Two other factors affect mortality data from specific periods:
|Held by:||The National Archives, Kew|
|Copies held at:||The 1901-1992 dataset is also held in the UK Data Archive (http://www.data-archive.ac.uk/), where it is known by the title 'Historic Mortality and Population Data, 1901-1992' (study number 2902).|
|Former reference in The National Archives||CRDA/20|
|Legal status:||Public Record(s)|
General Register Office, 1836-1970
Office for National Statistics, 1996-
Office of Population Censuses and Surveys, 1970-1996
|Physical description:||3 datasets and documentation|
|Restriction on use:||The Historic Mortality Data Files datasets are subject to Crown Copyright; copies may be made for private study and research purposes only.|
|Immediate source of acquisition:||In 2010 the United Kingdom National Digital Archive of Datasets|
|Custodial history:||Originally transferred from the Office for National Statistics (ONS) from 1998. The United Kingdom National Digital Archive of Datasets (NDAD) then held the datasets until 2010 when they were transferred to The National Archives (TNA).|
|Accruals:||Further accruals are not anticipated.|
|Publication note:||'Twentieth Century Mortality Trends in England and Wales' by researchers at the Office for National Statistics, based on analysis of the 1901-2000 version of the database|
|Unpublished finding aids:||Extent of documentation: 6 documents, Dates of creation of documentation: c 1979-1997|
|Administrative / biographical background:||
The Historic Mortality Data Files database is believed to have originated in the Medical Statistics Division of the Office of Population Censuses and Surveys (OPCS) as a basic tool for researchers studying mortality in England and Wales. The two versions of the database which have been transferred record the numbers of deaths registered in England and Wales from 1901 onwards by year, sex, age group and underlying cause of death. They also provide estimates of the population at risk of dying by year, sex and comparable age groups. The data was designed to allow for the calculation of national mortality rates, the analysis of trends in mortality and differences in mortality by age and sex, epidemiological research, and local studies of mortality which required national rates for comparative purposes.
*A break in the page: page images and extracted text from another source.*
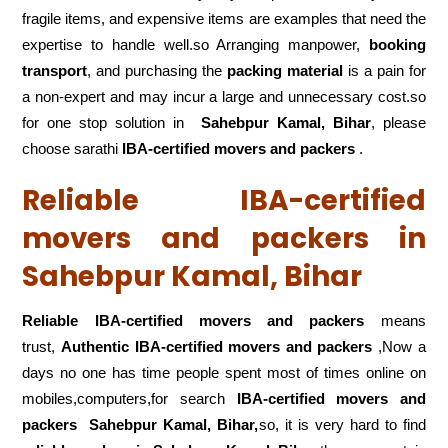
fragile items, and expensive items are examples that need the
expertise to handle well.so Arranging manpower,
booking
transport
, and purchasing the
packing material
is a pain for
a non-expert and may incur a large and unnecessary cost.so
for one stop solution in
Sahebpur Kamal, Bihar
, please
choose sarathi
IBA-certified movers and packers
.
Reliable IBA-certified
movers and packers in
Sahebpur Kamal, Bihar
Reliable IBA-certified movers and packers
means
trust,
Authentic IBA-certified movers and packers
,Now a
days no one has time people spent most of times online on
mobiles,computers,for search
IBA-certified movers and
packers
Sahebpur Kamal, Bihar,
so, it is very hard to find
The creation of the database was prompted by the creation by the World Health Organisation (WHO), in the mid 1970s, of a database of death rates from 1950 onwards for a number of countries by year, sex and a limited range of causes. This led other institutions to construct similar but more detailed databases to allow for the computer analysis of their own national mortality data. In 1979 OPCS decided to construct a mortality database for England and Wales using readily available sources in published form and on computer. The database was updated annually by OPCS and its successor, the Office for National Statistics (ONS), to include additional years of data. It was distributed commercially to outside purchasers from at least 1985 onwards.
In 1997 the database was redesigned by ONS, and a new version was issued to the public on CD-ROM under the title 'Twentieth Century Mortality Files'. This included data down to 1995, and had a number of features which distinguished it from the earlier version of the database. After 1997, annual update CDs were issued by ONS covering data from 1996 until 1999. In 2003 ONS issued a revision of Twentieth Century Mortality Files covering data from 1901 to 2000, which incorporated revised population estimates based on the 2001 Census.